[Collected data]
BEGIN
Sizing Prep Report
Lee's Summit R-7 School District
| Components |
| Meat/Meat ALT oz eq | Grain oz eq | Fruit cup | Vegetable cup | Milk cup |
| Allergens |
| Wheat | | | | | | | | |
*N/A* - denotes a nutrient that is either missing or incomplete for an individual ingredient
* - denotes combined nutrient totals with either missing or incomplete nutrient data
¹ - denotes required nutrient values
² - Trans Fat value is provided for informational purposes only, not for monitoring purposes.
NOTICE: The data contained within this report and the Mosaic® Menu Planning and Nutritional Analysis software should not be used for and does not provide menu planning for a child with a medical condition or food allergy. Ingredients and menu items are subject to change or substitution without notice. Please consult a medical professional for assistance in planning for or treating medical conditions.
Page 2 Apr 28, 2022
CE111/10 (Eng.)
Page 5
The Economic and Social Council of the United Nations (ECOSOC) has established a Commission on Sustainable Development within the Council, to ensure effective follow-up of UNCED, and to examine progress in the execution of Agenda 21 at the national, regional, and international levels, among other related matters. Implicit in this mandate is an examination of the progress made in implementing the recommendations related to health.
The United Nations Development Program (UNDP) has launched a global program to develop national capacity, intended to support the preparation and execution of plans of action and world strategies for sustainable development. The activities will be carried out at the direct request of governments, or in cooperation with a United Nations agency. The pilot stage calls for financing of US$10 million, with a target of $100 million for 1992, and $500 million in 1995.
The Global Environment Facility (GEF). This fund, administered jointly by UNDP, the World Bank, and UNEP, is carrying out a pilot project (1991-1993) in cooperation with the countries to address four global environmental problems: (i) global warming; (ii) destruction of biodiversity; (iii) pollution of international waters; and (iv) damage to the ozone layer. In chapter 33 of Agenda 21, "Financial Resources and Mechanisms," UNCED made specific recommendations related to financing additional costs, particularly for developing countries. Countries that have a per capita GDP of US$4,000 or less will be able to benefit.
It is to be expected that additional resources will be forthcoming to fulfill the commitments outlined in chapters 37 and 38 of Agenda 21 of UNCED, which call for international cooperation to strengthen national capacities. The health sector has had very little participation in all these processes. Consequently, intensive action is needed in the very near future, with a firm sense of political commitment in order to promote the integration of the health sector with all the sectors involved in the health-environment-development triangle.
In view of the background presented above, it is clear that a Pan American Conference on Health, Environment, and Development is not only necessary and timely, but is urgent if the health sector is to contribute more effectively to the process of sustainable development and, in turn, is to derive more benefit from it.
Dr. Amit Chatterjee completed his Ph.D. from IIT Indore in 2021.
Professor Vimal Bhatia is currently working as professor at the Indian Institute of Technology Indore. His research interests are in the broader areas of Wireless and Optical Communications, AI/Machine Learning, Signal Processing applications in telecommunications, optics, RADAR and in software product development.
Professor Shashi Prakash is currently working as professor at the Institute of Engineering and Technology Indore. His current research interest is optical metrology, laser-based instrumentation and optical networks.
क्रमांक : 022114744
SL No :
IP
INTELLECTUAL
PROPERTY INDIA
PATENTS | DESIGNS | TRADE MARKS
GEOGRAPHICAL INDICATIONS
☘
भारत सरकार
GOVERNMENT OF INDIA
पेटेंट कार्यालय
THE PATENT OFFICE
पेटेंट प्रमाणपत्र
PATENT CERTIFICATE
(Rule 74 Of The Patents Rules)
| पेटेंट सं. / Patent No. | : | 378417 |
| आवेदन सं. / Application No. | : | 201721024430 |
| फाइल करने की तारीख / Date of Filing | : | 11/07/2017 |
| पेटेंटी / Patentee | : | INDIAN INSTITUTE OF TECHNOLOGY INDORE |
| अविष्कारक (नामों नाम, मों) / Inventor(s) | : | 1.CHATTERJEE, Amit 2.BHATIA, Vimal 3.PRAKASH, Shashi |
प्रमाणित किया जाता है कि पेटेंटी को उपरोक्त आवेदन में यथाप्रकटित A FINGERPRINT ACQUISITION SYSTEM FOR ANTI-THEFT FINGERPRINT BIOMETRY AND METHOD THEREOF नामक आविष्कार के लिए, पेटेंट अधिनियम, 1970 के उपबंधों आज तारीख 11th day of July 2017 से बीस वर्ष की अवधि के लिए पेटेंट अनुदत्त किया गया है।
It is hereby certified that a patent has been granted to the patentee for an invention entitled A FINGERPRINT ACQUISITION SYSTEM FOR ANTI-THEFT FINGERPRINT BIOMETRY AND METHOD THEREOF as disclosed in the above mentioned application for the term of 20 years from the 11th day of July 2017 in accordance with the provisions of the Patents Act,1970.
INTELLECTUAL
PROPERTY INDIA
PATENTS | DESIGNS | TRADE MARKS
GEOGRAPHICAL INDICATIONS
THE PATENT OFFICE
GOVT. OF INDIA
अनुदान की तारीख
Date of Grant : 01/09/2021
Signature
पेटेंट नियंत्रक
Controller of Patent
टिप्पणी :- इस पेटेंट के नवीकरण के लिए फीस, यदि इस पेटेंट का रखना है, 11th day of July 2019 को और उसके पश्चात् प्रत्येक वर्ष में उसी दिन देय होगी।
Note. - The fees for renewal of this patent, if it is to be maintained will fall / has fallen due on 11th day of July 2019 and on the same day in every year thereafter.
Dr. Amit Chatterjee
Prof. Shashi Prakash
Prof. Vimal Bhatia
END
### Your assignment
Give a word-for-word restatement of every record.

### Result of the task
Sizing Prep Report
Lee's Summit R-7 School District
| Components |
| Meat/Meat ALT oz eq | Grain oz eq | Fruit cup | Vegetable cup | Milk cup |
| Allergens |
| Wheat | | | | | | | | |
*N/A* - denotes a nutrient that is either missing or incomplete for an individual ingredient
* - denotes combined nutrient totals with either missing or incomplete nutrient data
¹ - denotes required nutrient values
² - Trans Fat value is provided for informational purposes only, not for monitoring purposes.
NOTICE: The data contained within this report and the Mosaic® Menu Planning and Nutritional Analysis software should not be used for and does not provide menu planning for a child with a medical condition or food allergy. Ingredients and menu items are subject to change or substitution without notice. Please consult a medical professional for assistance in planning for or treating medical conditions.
Page 2 Apr 28, 2022
CE111/10 (Eng.)
Page 5
The Economic and Social Council of the United Nations (ECOSOC) has established a Commission on Sustainable Development within the Council, to ensure effective follow-up of UNCED, and to examine progress in the execution of Agenda 21 at the national, regional, and international levels, among other related matters. Implicit in this mandate is an examination of the progress made in implementing the recommendations related to health.
The United Nations Development Program (UNDP) has launched a global program to develop national capacity, intended to support the preparation and execution of plans of action and world strategies for sustainable development. The activities will be carried out at the direct request of governments, or in cooperation with a United Nations agency. The pilot stage calls for financing of US$10 million, with a target of $100 million for 1992, and $500 million in 1995.
The Global Environment Facility (GEF). This fund, administered jointly by UNDP, the World Bank, and UNEP, is carrying out a pilot project (1991-1993) in cooperation with the countries to address four global environmental problems: (i) global warming; (ii) destruction of biodiversity; (iii) pollution of international waters; and (iv) damage to the ozone layer. In chapter 33 of Agenda 21, "Financial Resources and Mechanisms," UNCED made specific recommendations related to financing additional costs, particularly for developing countries. Countries that have a per capita GDP of US$4,000 or less will be able to benefit.
It is to be expected that additional resources will be forthcoming to fulfill the commitments outlined in chapters 37 and 38 of Agenda 21 of UNCED, which call for international cooperation to strengthen national capacities. The health sector has had very little participation in all these processes. Consequently, intensive action is needed in the very near future, with a firm sense of political commitment in order to promote the integration of the health sector with all the sectors involved in the health-environment-development triangle.
In view of the background presented above, it is clear that a Pan American Conference on Health, Environment, and Development is not only necessary and timely, but is urgent if the health sector is to contribute more effectively to the process of sustainable development and, in turn, is to derive more benefit from it.
Dr. Amit Chatterjee completed his Ph.D. from IIT Indore in 2021.
Professor Vimal Bhatia is currently working as professor at the Indian Institute of Technology Indore. His research interests are in the broader areas of Wireless and Optical Communications, AI/Machine Learning, Signal Processing applications in telecommunications, optics, RADAR and in software product development.
Professor Shashi Prakash is currently working as professor at the Institute of Engineering and Technology Indore. His current research interest is optical metrology, laser-based instrumentation and optical networks.
क्रमांक : 022114744
SL No :
IP
INTELLECTUAL
PROPERTY INDIA
PATENTS | DESIGNS | TRADE MARKS
GEOGRAPHICAL INDICATIONS
☘
भारत सरकार
GOVERNMENT OF INDIA
पेटेंट कार्यालय
THE PATENT OFFICE
पेटेंट प्रमाणपत्र
PATENT CERTIFICATE
(Rule 74 Of The Patents Rules)
| पेटेंट सं. / Patent No. | : | 378417 |
| आवेदन सं. / Application No. | : | 201721024430 |
| फाइल करने की तारीख / Date of Filing | : | 11/07/2017 |
| पेटेंटी / Patentee | : | INDIAN INSTITUTE OF TECHNOLOGY INDORE |
| अविष्कारक (नामों नाम, मों) / Inventor(s) | : | 1.CHATTERJEE, Amit 2.BHATIA, Vimal 3.PRAKASH, Shashi |
प्रमाणित किया जाता है कि पेटेंटी को उपरोक्त आवेदन में यथाप्रकटित A FINGERPRINT ACQUISITION SYSTEM FOR ANTI-THEFT FINGERPRINT BIOMETRY AND METHOD THEREOF नामक आविष्कार के लिए, पेटेंट अधिनियम, 1970 के उपबंधों आज तारीख 11th day of July 2017 से बीस वर्ष की अवधि के लिए पेटेंट अनुदत्त किया गया है।
It is hereby certified that a patent has been granted to the patentee for an invention entitled A FINGERPRINT ACQUISITION SYSTEM FOR ANTI-THEFT FINGERPRINT BIOMETRY AND METHOD THEREOF as disclosed in the above mentioned application for the term of 20 years from the 11th day of July 2017 in accordance with the provisions of the Patents Act,1970.
INTELLECTUAL
PROPERTY INDIA
PATENTS | DESIGNS | TRADE MARKS
GEOGRAPHICAL INDICATIONS
THE PATENT OFFICE
GOVT. OF INDIA
अनुदान की तारीख
Date of Grant : 01/09/2021
Signature
पेटेंट नियंत्रक
Controller of Patent
टिप्पणी :- इस पेटेंट के नवीकरण के लिए फीस, यदि इस पेटेंट का रखना है, 11th day of July 2019 को और उसके पश्चात् प्रत्येक वर्ष में उसी दिन देय होगी।
Note. - The fees for renewal of this patent, if it is to be maintained will fall / has fallen due on 11th day of July 2019 and on the same day in every year thereafter.
Dr. Amit Chatterjee
Prof. Shashi Prakash
Prof. Vimal Bhatia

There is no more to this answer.